• What needs to be done:
Copy out every line of the listing below word for word, keeping the same order and line breaks.

• Data supplied:
Start of Block

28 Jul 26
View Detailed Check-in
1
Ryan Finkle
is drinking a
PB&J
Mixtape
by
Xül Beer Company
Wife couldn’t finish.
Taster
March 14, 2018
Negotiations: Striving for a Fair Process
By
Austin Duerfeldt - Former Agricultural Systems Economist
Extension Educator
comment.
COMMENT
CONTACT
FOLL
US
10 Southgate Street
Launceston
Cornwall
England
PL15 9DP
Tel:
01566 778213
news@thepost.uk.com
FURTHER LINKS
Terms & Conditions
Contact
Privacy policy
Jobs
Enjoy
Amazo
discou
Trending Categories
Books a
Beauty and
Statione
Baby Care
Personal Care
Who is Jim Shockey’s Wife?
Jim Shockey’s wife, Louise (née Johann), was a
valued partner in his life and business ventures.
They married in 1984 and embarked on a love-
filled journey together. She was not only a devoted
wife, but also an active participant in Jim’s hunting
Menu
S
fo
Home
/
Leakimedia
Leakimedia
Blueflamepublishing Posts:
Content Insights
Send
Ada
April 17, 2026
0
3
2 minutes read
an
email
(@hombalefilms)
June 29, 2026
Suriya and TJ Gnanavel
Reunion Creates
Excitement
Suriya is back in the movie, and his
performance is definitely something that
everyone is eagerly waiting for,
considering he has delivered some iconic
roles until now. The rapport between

End of Block

• Result for this task:
28 Jul 26
View Detailed Check-in
1
Ryan Finkle
is drinking a
PB&J
Mixtape
by
Xül Beer Company
Wife couldn’t finish.
Taster
March 14, 2018
Negotiations: Striving for a Fair Process
By
Austin Duerfeldt - Former Agricultural Systems Economist
Extension Educator
comment.
COMMENT
CONTACT
FOLL
US
10 Southgate Street
Launceston
Cornwall
England
PL15 9DP
Tel:
01566 778213
news@thepost.uk.com
FURTHER LINKS
Terms & Conditions
Contact
Privacy policy
Jobs
Enjoy
Amazo
discou
Trending Categories
Books a
Beauty and
Statione
Baby Care
Personal Care
Who is Jim Shockey’s Wife?
Jim Shockey’s wife, Louise (née Johann), was a
valued partner in his life and business ventures.
They married in 1984 and embarked on a love-
filled journey together. She was not only a devoted
wife, but also an active participant in Jim’s hunting
Menu
S
fo
Home
/
Leakimedia
Leakimedia
Blueflamepublishing Posts:
Content Insights
Send
Ada
April 17, 2026
0
3
2 minutes read
an
email
(@hombalefilms)
June 29, 2026
Suriya and TJ Gnanavel
Reunion Creates
Excitement
Suriya is back in the movie, and his
performance is definitely something that
everyone is eagerly waiting for,
considering he has delivered some iconic
roles until now. The rapport between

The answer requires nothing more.